Langan will go out around the middle on kickouts and along with Murphy, Thompson, Jason McGee and Hugh McFadden, they will present a quintet that presents the third big problem for Tyrone.

Brian Kennedy looks likely to start, but other than that, there’s a deficiency of height that Donegal will look to play on.

Mayo native and former manager Stephen Rochford was among the small number in attendance in MacHale Park on Sunday.

He had clearly utilised his local contacts to get a front-row look at the differences between the Tyrone side Donegal faced last weekend and the one they’ll face this weekend.

Rochford will have seen how they pressed David Clarke’s kickout when they had the wind at their backs.

They committed big numbers forward to the point where, at times, Niall Morgan was out marking Tommy Conroy.

It preyed on David Clarke’s eternal struggle off the tee, and brought huge rewards.

They won’t do that on Sunday.

Tyrone will largely concede the Donegal kickout, because Shaun Patton is not David Clarke.

If Tyrone push up, Patton will drive it out over the top of them, and Donegal will be in on goal.

The worry that Rochford will have taken back to Convoy is Tyrone’s new-found threat of the same.

In MacHale Park, they pulled their two midfielders wide, left a huge gap down the middle and played on Conor McKenna’s physical strength.

While many are expecting him to play inside, it seems more probable that he’ll be largely at centre-forward with a brief to add his weight to the kickout battle.

Niall Morgan kicked right out over Mayo’s midfield several times at the weekend, including on the first goal.

Donegal have that wall of yellow giants, though.

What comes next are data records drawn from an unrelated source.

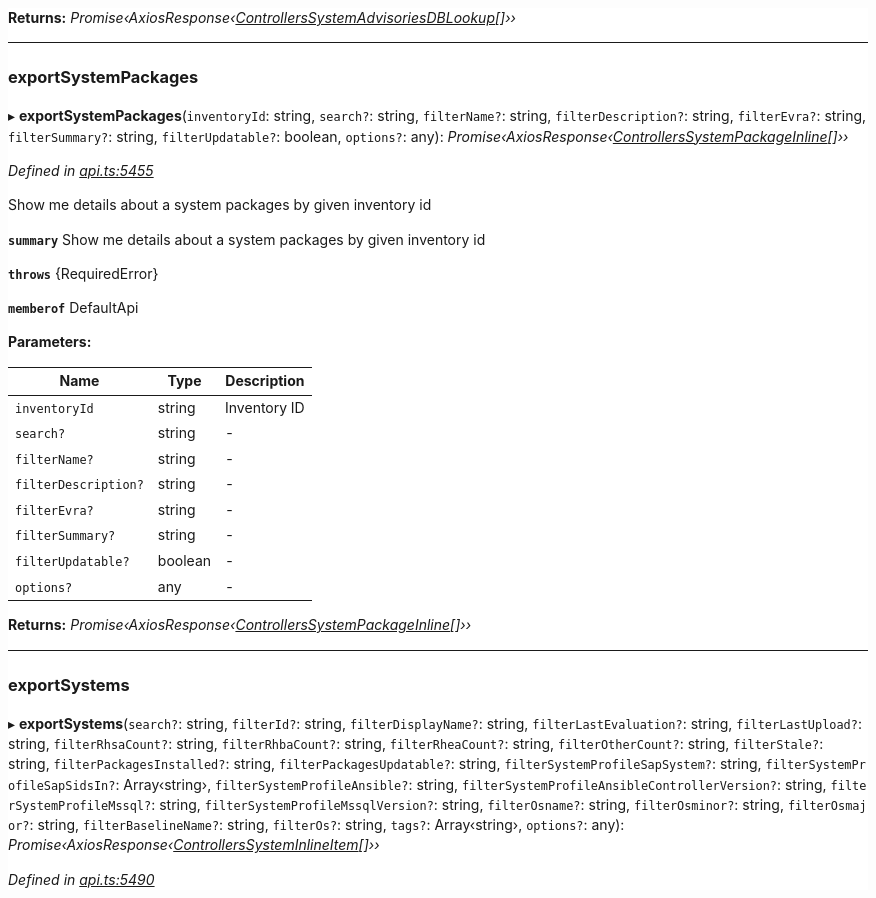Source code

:**Returns:** *Promise‹AxiosResponse‹[ControllersSystemAdvisoriesDBLookup](../interfaces/controllerssystemadvisoriesdblookup.md)[]››*

___

###  exportSystemPackages

▸ **exportSystemPackages**(`inventoryId`: string, `search?`: string, `filterName?`: string, `filterDescription?`: string, `filterEvra?`: string, `filterSummary?`: string, `filterUpdatable?`: boolean, `options?`: any): *Promise‹AxiosResponse‹[ControllersSystemPackageInline](../interfaces/controllerssystempackageinline.md)[]››*

*Defined in [api.ts:5455](https://github.com/RedHatInsights/javascript-clients/blob/77019e3d/packages/patch/api.ts#L5455)*

Show me details about a system packages by given inventory id

**`summary`** Show me details about a system packages by given inventory id

**`throws`** {RequiredError}

**`memberof`** DefaultApi

**Parameters:**

Name | Type | Description |
------ | ------ | ------ |
`inventoryId` | string | Inventory ID |
`search?` | string | - |
`filterName?` | string | - |
`filterDescription?` | string | - |
`filterEvra?` | string | - |
`filterSummary?` | string | - |
`filterUpdatable?` | boolean | - |
`options?` | any | - |

**Returns:** *Promise‹AxiosResponse‹[ControllersSystemPackageInline](../interfaces/controllerssystempackageinline.md)[]››*

___

###  exportSystems

▸ **exportSystems**(`search?`: string, `filterId?`: string, `filterDisplayName?`: string, `filterLastEvaluation?`: string, `filterLastUpload?`: string, `filterRhsaCount?`: string, `filterRhbaCount?`: string, `filterRheaCount?`: string, `filterOtherCount?`: string, `filterStale?`: string, `filterPackagesInstalled?`: string, `filterPackagesUpdatable?`: string, `filterSystemProfileSapSystem?`: string, `filterSystemProfileSapSidsIn?`: Array‹string›, `filterSystemProfileAnsible?`: string, `filterSystemProfileAnsibleControllerVersion?`: string, `filterSystemProfileMssql?`: string, `filterSystemProfileMssqlVersion?`: string, `filterOsname?`: string, `filterOsminor?`: string, `filterOsmajor?`: string, `filterBaselineName?`: string, `filterOs?`: string, `tags?`: Array‹string›, `options?`: any): *Promise‹AxiosResponse‹[ControllersSystemInlineItem](../interfaces/controllerssysteminlineitem.md)[]››*

*Defined in [api.ts:5490](https://github.com/RedHatInsights/javascript-clients/blob/77019e3d/packages/patch/api.ts#L5490)*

McGee, McFadden, Murphy, Langan and Thompson is a quintet that is very hard for opposition teams to find a way past.

If they don’t drop one a bit deeper to protect against the long kick to McKenna, they could pay a price.

There will be times when they aren’t able to close up all the gaps, but they tend to operate in five-minute waves. They’ll turn one over, get a shot away, and they’ll stay squeezed right up for the next two or three.

In the League tie, Donegal turned over three Morgan kickouts in a row to go at a crucial stage in the first half.

They won two out of three at 2-9 to 1-8 and should have returned more than a point.

Tyrone were still in it at 2-12 to 1-11, but Donegal then created a one-on-one for a long kickout of their own, then won Tyrone’s next restart. They scored off both and the gap went back out to six.

There is only so much Niall Morgan can do in terms of finding ways out.

Only a complete systems failure will see Donegal lose.